Calculus III

Year
2

Academic year
2019-2020

Code
01001906

Subject Area
Basic Sciences

Language of Instruction
Portuguese

Mode of Delivery
Face-to-face

Duration
SEMESTRIAL

ECTS Credits
6.0

Type
Compulsory

Level
1st Cycle Studies

Recommended Prerequisites

Calculus I, Calculus II, Linear Algebra and Analytic Geometry.

Teaching Methods

Theoretical classes are expository, in practical classes the students solve exercises under the instructor’s guidance. The students are encouraged to solve problems autonomously. A strong interaction between concepts and their practical application will prevail, giving a central role to visualization and analysis of particular situations before making a progressive approach to more abstract notions. The transformation of concepts into working tools will be achieved by encouraging personal work. The formal lectures will be complemented by periods of individual attendance.

Learning Outcomes

Provide knowledge about ordinary differential equations, systems of linear differential equations, and partial differential equations, as well as the fundamental concepts and ways to compute Laplace transforms.

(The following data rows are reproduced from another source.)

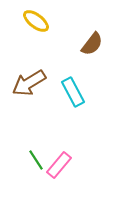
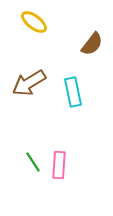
yellow ellipse: moved 2 px left, 1 px down
cyan rectangle: rotated 16 degrees clockwise
green line: moved 3 px left, 2 px down
pink rectangle: rotated 36 degrees counterclockwise
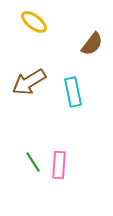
brown arrow: moved 1 px up
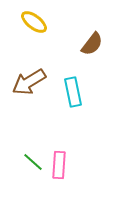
green line: rotated 15 degrees counterclockwise
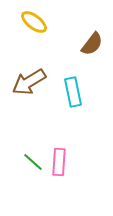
pink rectangle: moved 3 px up
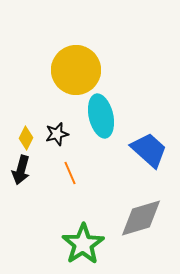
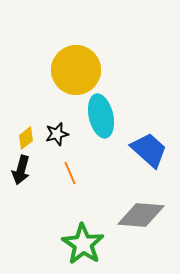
yellow diamond: rotated 25 degrees clockwise
gray diamond: moved 3 px up; rotated 21 degrees clockwise
green star: rotated 6 degrees counterclockwise
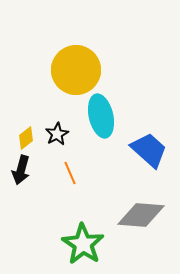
black star: rotated 15 degrees counterclockwise
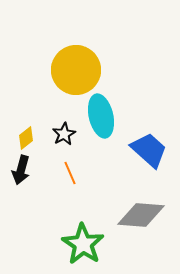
black star: moved 7 px right
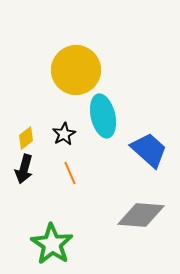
cyan ellipse: moved 2 px right
black arrow: moved 3 px right, 1 px up
green star: moved 31 px left
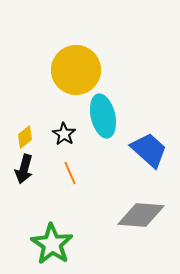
black star: rotated 10 degrees counterclockwise
yellow diamond: moved 1 px left, 1 px up
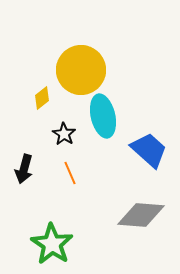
yellow circle: moved 5 px right
yellow diamond: moved 17 px right, 39 px up
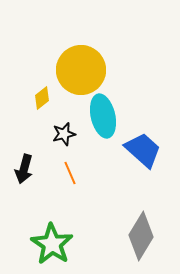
black star: rotated 25 degrees clockwise
blue trapezoid: moved 6 px left
gray diamond: moved 21 px down; rotated 63 degrees counterclockwise
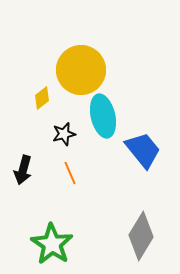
blue trapezoid: rotated 9 degrees clockwise
black arrow: moved 1 px left, 1 px down
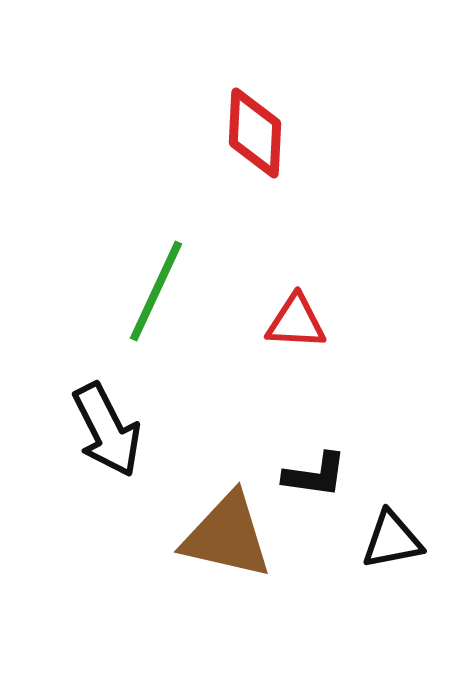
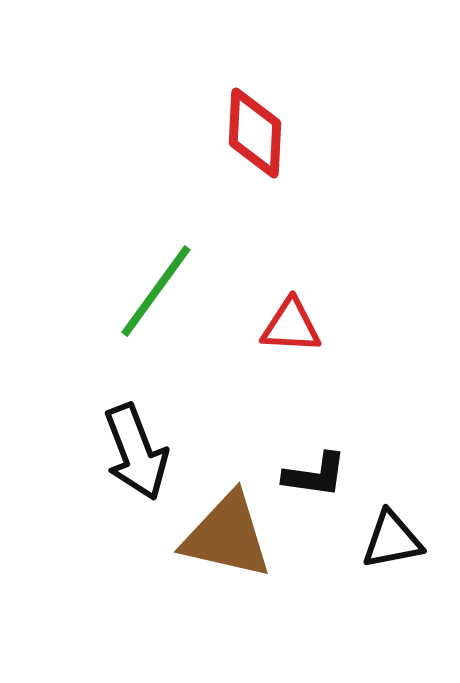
green line: rotated 11 degrees clockwise
red triangle: moved 5 px left, 4 px down
black arrow: moved 29 px right, 22 px down; rotated 6 degrees clockwise
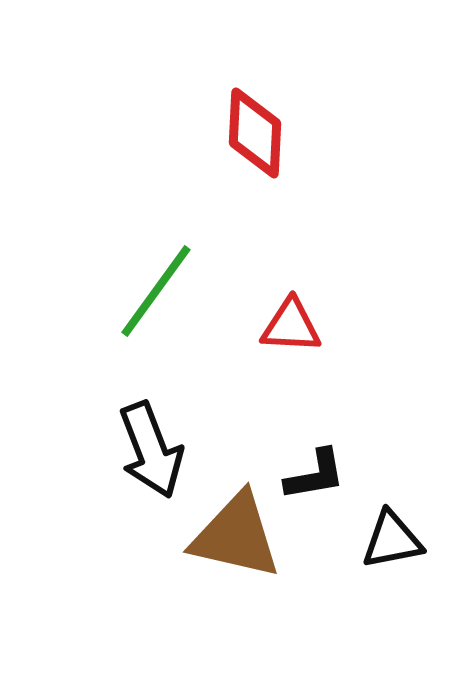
black arrow: moved 15 px right, 2 px up
black L-shape: rotated 18 degrees counterclockwise
brown triangle: moved 9 px right
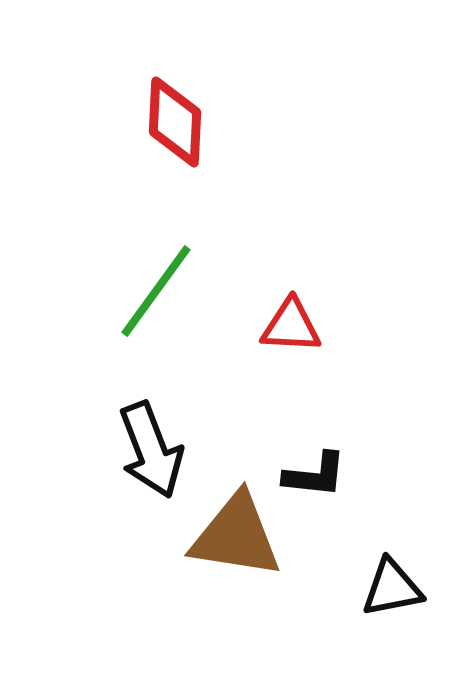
red diamond: moved 80 px left, 11 px up
black L-shape: rotated 16 degrees clockwise
brown triangle: rotated 4 degrees counterclockwise
black triangle: moved 48 px down
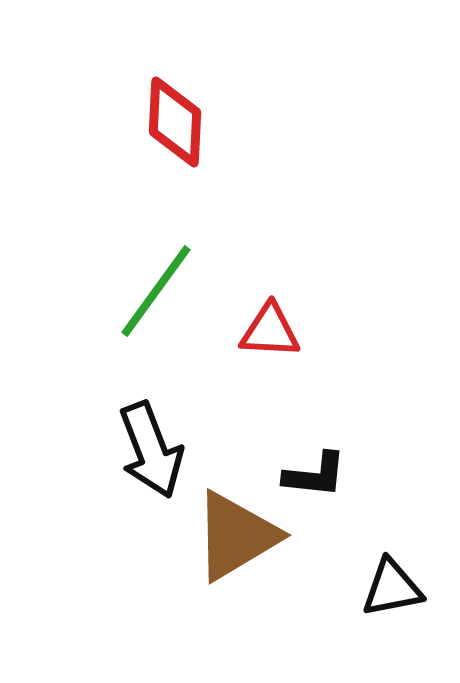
red triangle: moved 21 px left, 5 px down
brown triangle: rotated 40 degrees counterclockwise
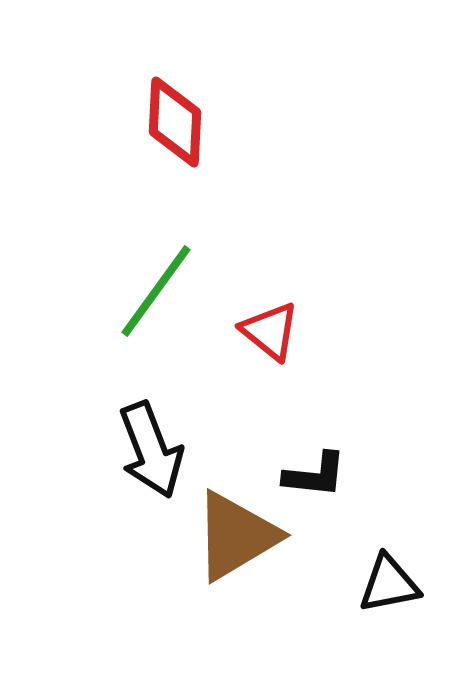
red triangle: rotated 36 degrees clockwise
black triangle: moved 3 px left, 4 px up
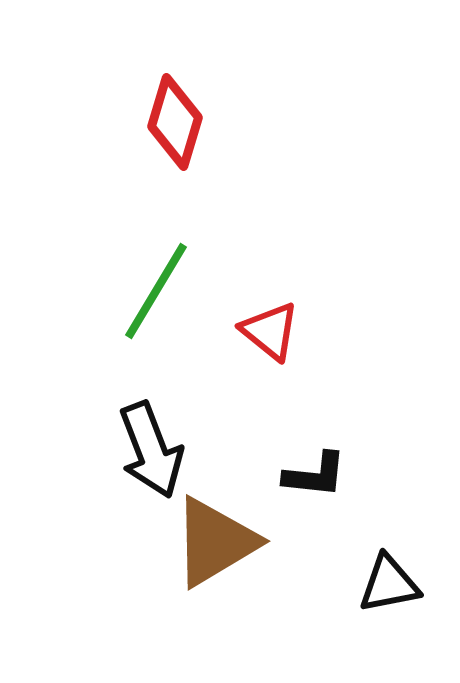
red diamond: rotated 14 degrees clockwise
green line: rotated 5 degrees counterclockwise
brown triangle: moved 21 px left, 6 px down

Throughout the course, students must develop computational skills and acquire competence in applying theoretical knowledge to solve problems. Students must also acquire an understanding of the concepts that will enable them to evaluate the scope and limitations of the studied materials, as well as their applications in engineering and other sciences.

Work Placement(s)

Syllabus

First order differential equations (separable variables and linear) and applications

Linear differential equations of order higher than one

- Solving homogeneous linear equations

- Method of the annihilator polynomial

- Reduction of order

- Method of variation of parameters

Systems of linear differential equations with constant coefficients

Laplace transforms and applications in solving differential equations

Partial differential equations

- Heat equation

- Wave equation

- Laplace equation.

Head Lecturer(s)

Paulo dos Santos Antunes

Assessment Methods

Continuous assessment
Mini Tests: 20.0%
Frequency: 80.0%

Final assessment
Exam: 100.0%

Bibliography

Zill, D.G.. A first course in differential equations with applications. Brooks/Cole, 2005.

Marcus, D.. Differential equations. McGraw-Hill College, 1991.

Figueiredo, D.; Neves, A.. Equações Diferenciais Aplicadas. Coleção Matemática Universitária, IMPA, R. Janeiro, 2010.